Problem to solve: Lines that include "Table" make up the answer; copy all of them from the data below.

Task inputs:
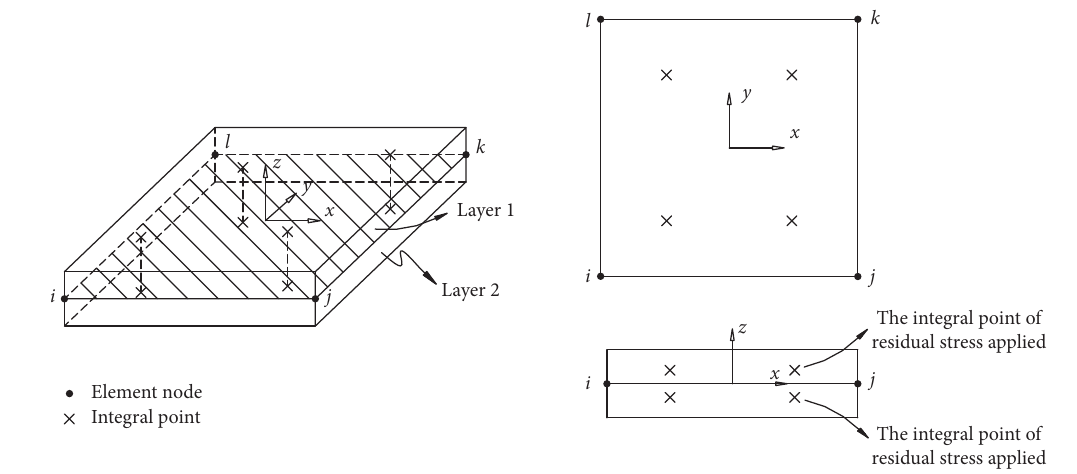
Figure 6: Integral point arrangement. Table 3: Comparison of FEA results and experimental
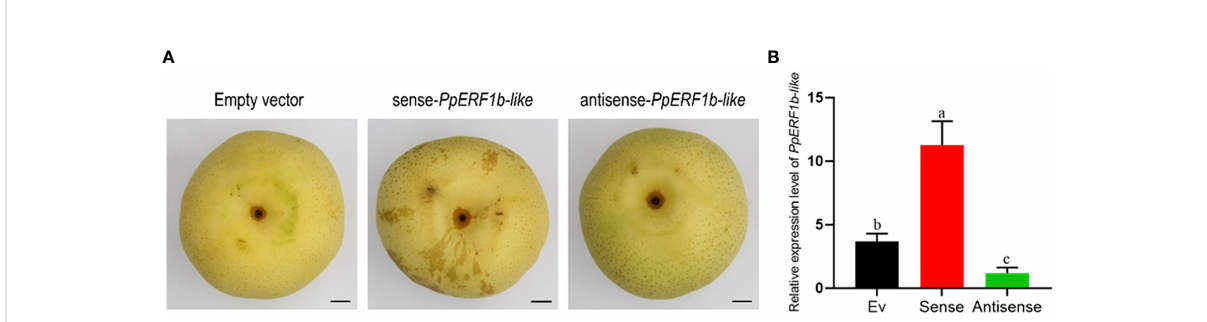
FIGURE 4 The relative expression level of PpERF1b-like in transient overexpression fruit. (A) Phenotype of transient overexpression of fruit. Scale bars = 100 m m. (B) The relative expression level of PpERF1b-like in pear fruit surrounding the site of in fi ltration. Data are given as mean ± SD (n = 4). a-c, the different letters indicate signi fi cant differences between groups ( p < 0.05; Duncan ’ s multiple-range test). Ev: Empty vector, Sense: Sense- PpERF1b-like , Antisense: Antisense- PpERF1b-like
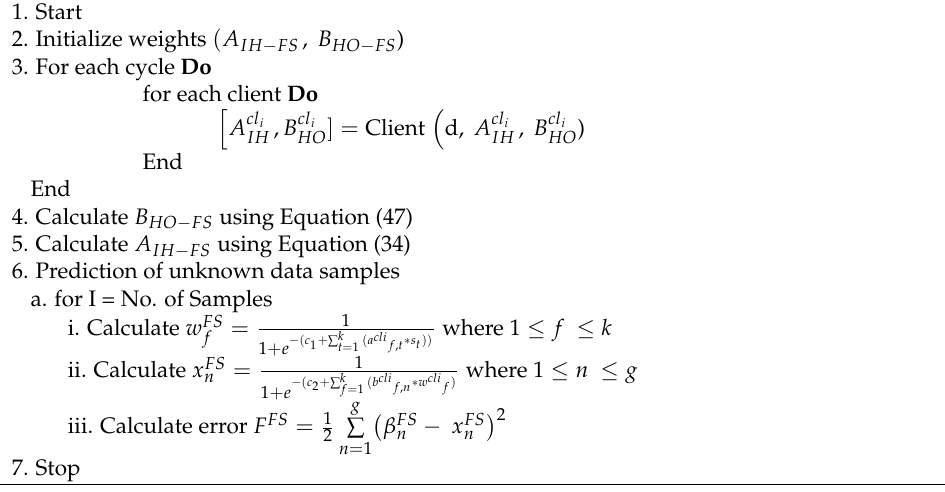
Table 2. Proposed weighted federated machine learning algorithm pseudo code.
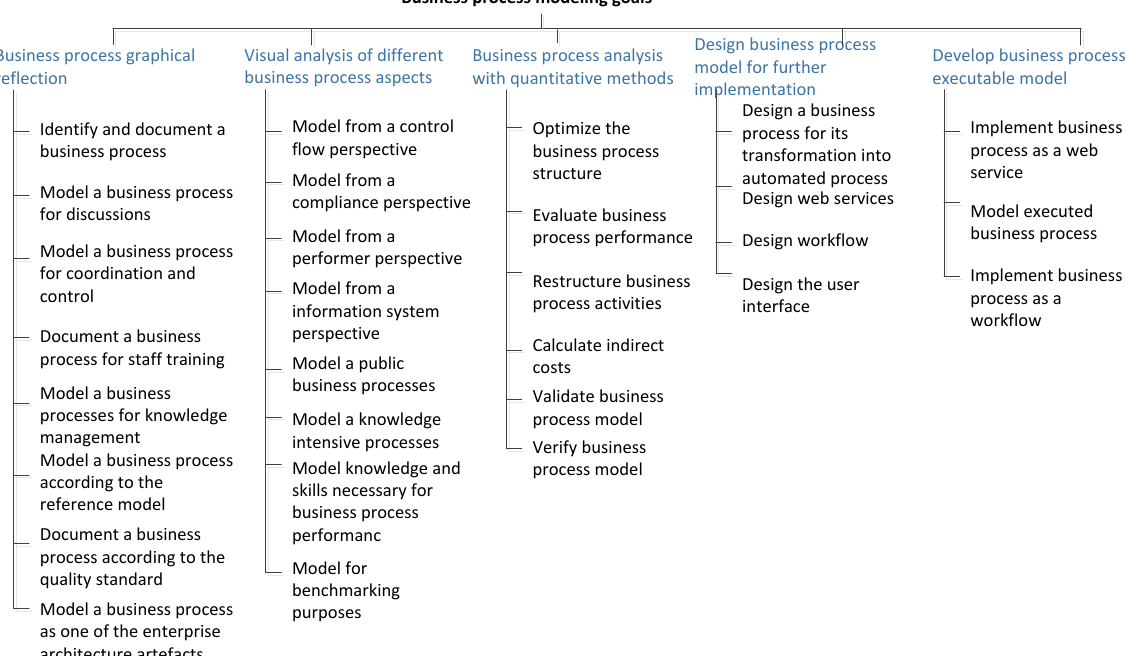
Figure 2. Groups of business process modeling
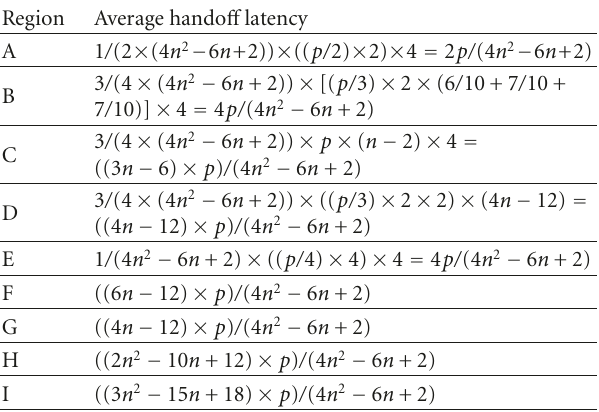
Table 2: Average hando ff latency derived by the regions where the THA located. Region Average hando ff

==

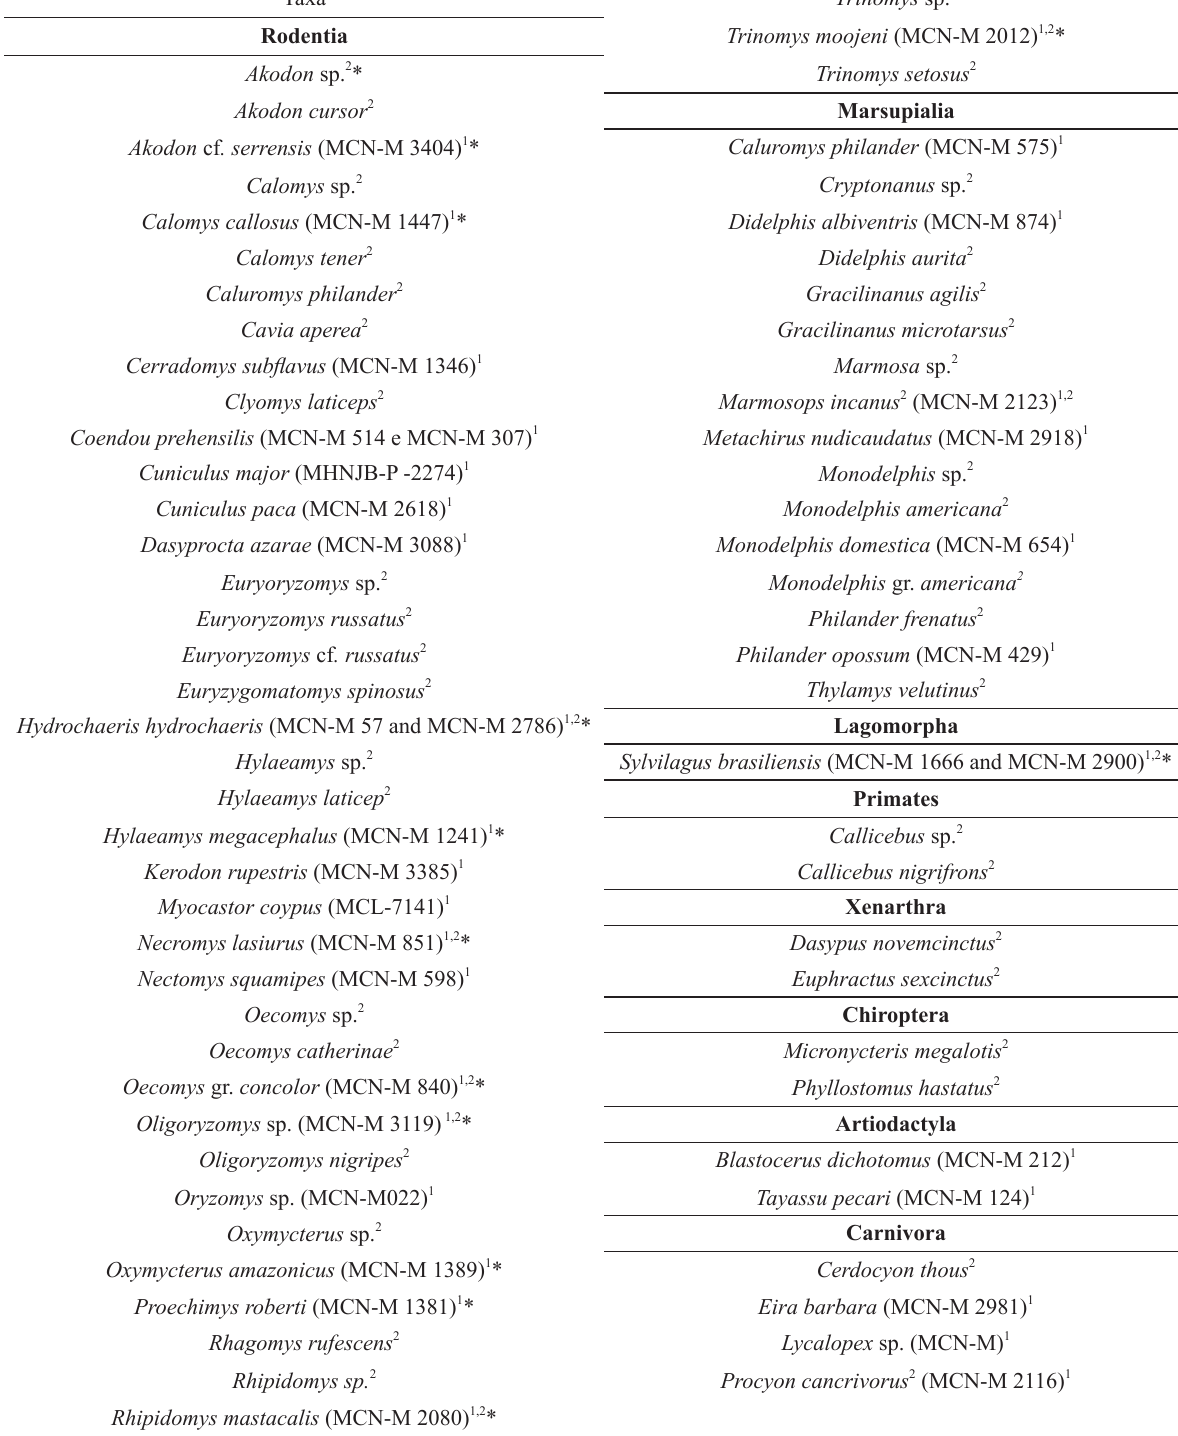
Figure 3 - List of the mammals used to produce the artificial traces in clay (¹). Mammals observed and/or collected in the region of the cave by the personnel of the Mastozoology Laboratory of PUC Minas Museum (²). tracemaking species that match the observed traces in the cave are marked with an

Written solution:
Figure 6: Integral point arrangement. Table 3: Comparison of FEA results and experimental
Table 2. Proposed weighted federated machine learning algorithm pseudo code.
Table 2: Average hando ff latency derived by the regions where the THA located. Region Average hando ff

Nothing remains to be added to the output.